City sued for banning displays


Group wants to put menorah on Fountain Square

By Dan Horn
The Cincinnati Enquirer

The city of Cincinnati was sued Tuesday over City Council's decision to ban religious displays on Fountain Square during the holidays.

The federal lawsuit claims the ban, which was approved by City Council in April, is unconstitutional because it allows "government speech" while barring "religious speech."

The suit was filed in U.S. District Court by Chabad of Southern Ohio, a nonprofit Jewish organization that has for years obtained a city permit to display a large menorah on the square.

"This city ordinance has Orwellian implications," said Marc Mezibov, Chabad's attorney. "It deprives our citizens of the opportunity to exercise free speech and express their religion on what is traditionally a public forum."

Mayor Charlie Luken said the city's new rules are a constitutional and reasonable way to resolve the long-running dispute over how Fountain Square should be used during the holidays.

"This was adopted to try to keep some order on Fountain Square," Mr. Luken said. "We've got a long history of problems associated with the holiday season."

Lawsuits over the use of Fountain Square have become something of a holiday tradition in Cincinnati, ever since the Ku Klux Klan first tried to erect a cross on the square in the early 1990s.

The Klan's holiday displays prompted a legal battle that ended with a federal judge ordering the city to allow the cross, as well as displays by religious organizations.

Since then, the city has attempted to regulate the holiday displays by requiring groups to apply for one of a limited number of permits, which were granted on a first-come, first-served basis.

The Klan was frequently blocked from using the square because other groups applied for and received of the permits before the Klan signed up.

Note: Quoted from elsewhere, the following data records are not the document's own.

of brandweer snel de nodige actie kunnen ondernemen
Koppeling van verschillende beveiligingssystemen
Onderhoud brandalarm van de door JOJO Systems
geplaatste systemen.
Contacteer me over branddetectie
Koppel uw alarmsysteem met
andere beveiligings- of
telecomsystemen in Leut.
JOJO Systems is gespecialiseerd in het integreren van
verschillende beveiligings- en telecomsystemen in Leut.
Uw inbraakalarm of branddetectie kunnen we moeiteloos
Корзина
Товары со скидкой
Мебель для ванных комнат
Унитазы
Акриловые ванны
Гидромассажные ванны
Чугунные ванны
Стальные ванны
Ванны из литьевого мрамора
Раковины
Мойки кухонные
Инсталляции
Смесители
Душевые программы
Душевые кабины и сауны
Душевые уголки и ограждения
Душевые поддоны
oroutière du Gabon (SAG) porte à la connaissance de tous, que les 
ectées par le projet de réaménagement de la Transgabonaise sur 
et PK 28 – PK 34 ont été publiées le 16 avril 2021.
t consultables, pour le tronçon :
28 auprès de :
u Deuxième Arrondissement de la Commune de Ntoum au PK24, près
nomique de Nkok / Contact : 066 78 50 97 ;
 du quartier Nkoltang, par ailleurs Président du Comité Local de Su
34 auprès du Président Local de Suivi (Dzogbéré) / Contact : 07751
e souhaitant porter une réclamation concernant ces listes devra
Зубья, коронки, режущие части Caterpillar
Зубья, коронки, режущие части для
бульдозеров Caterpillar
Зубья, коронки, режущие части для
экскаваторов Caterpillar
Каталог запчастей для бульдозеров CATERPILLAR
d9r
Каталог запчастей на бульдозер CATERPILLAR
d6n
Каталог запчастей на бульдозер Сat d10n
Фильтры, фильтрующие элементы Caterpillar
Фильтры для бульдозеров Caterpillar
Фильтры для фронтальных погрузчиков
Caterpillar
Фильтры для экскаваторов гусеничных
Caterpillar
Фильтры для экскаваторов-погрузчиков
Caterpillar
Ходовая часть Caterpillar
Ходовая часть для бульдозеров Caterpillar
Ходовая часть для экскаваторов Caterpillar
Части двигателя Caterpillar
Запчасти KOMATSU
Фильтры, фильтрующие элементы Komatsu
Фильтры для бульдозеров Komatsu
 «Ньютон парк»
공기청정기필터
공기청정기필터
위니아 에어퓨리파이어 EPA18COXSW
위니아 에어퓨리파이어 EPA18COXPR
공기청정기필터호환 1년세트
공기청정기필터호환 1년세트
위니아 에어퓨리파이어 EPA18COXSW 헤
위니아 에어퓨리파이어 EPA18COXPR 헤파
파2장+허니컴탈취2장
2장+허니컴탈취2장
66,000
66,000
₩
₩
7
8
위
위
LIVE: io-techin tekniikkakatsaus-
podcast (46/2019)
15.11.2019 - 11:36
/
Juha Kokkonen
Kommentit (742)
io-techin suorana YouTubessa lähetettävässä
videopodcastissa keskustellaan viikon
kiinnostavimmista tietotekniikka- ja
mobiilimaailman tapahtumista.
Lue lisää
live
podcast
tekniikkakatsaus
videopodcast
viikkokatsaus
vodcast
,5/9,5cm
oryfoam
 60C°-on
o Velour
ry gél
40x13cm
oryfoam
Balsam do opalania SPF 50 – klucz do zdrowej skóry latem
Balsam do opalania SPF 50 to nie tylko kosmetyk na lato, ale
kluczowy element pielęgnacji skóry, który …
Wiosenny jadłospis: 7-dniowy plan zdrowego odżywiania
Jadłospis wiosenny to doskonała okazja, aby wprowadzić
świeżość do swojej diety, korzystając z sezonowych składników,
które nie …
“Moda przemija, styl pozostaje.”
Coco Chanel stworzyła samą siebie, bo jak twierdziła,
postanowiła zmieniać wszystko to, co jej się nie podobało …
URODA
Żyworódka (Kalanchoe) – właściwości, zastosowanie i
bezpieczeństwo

This year, though, city lawyers recommended a new, more restrictive policy that gave the city exclusive rights to the square from the last two weeks of November through the first week of January.

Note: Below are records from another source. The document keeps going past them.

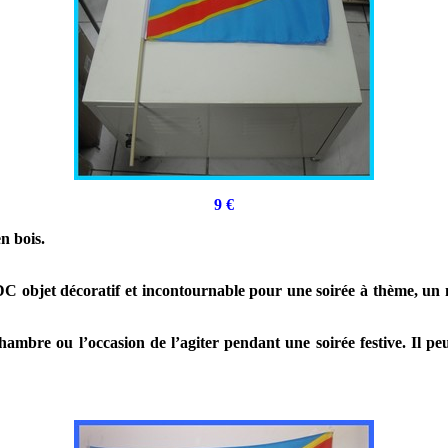
9
€
n bois.
bjet décoratif et incontournable pour une soirée à thème, un m
ambre ou l’occasion de l’agiter pendant une soirée festive. Il peu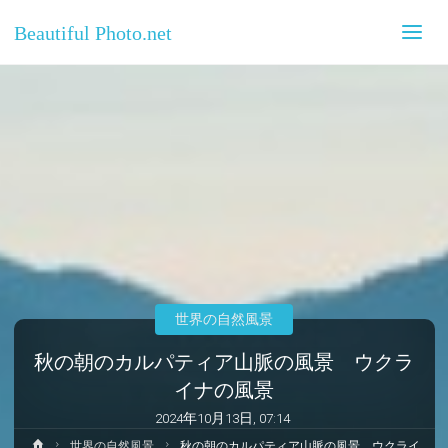
Beautiful Photo.net
世界の自然風景
秋の朝のカルパティア山脈の風景 ウクラ
イナの風景
2024年10月13日, 07:14
ホ
世界の自然風景
秋の朝のカルパティア山脈の風景 ウクライ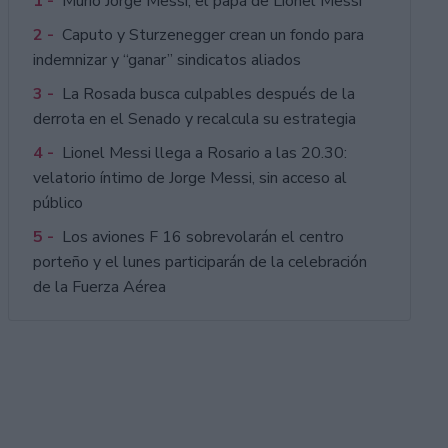
1 -
Murió Jorge Messi, el papá de Lionel Messi
2 -
Caputo y Sturzenegger crean un fondo para
indemnizar y “ganar” sindicatos aliados
3 -
La Rosada busca culpables después de la
derrota en el Senado y recalcula su estrategia
4 -
Lionel Messi llega a Rosario a las 20.30:
velatorio íntimo de Jorge Messi, sin acceso al
público
5 -
Los aviones F 16 sobrevolarán el centro
porteño y el lunes participarán de la celebración
de la Fuerza Aérea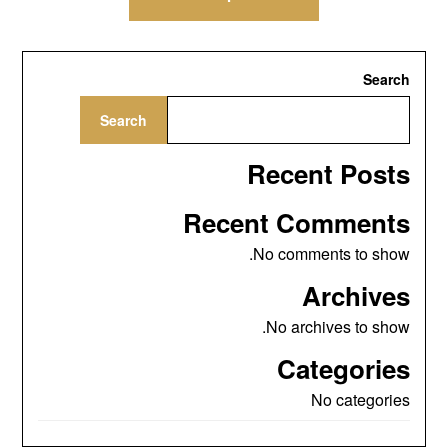
Search
Search
Recent Posts
Recent Comments
No comments to show.
Archives
No archives to show.
Categories
No categories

In hopes of avoiding a constitutional challenge, the new policy states the reason for the ban on displays is purely economic: The city hopes to encourage economic development by keeping the square uncluttered during the busy holiday retail season.

The lawsuit contends that argument is absurd. Mr. Mezibov said the city has traditionally allowed religious speech during the holidays and throughout the rest of the year. To ban it now, he said, is unfair and unconstitutional.

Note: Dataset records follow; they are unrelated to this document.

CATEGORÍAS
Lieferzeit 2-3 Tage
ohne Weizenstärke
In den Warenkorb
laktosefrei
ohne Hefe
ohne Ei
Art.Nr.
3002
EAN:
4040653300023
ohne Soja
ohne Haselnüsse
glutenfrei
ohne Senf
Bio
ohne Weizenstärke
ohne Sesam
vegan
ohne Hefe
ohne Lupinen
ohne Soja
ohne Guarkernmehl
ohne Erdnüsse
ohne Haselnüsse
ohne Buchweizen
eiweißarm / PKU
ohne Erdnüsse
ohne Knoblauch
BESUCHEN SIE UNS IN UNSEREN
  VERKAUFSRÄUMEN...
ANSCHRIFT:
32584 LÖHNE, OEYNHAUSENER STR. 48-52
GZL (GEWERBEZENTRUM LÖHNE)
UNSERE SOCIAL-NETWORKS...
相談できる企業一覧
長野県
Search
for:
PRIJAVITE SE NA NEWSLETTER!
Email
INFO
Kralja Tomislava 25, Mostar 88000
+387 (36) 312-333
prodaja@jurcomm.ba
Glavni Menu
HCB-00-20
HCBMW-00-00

"The ordinance deprives religious speakers, organizations and groups ... from engaging in the free exercise of their religion in a traditional forum during the most religiously significant season of the year," the lawsuit states.

The suit seeks a court order declaring the city's new policy unconstitutional and allowing Chabad to display the menorah during the first week of December. A menorah, a candelabrum with seven or nine branches, is a symbol of Judaism.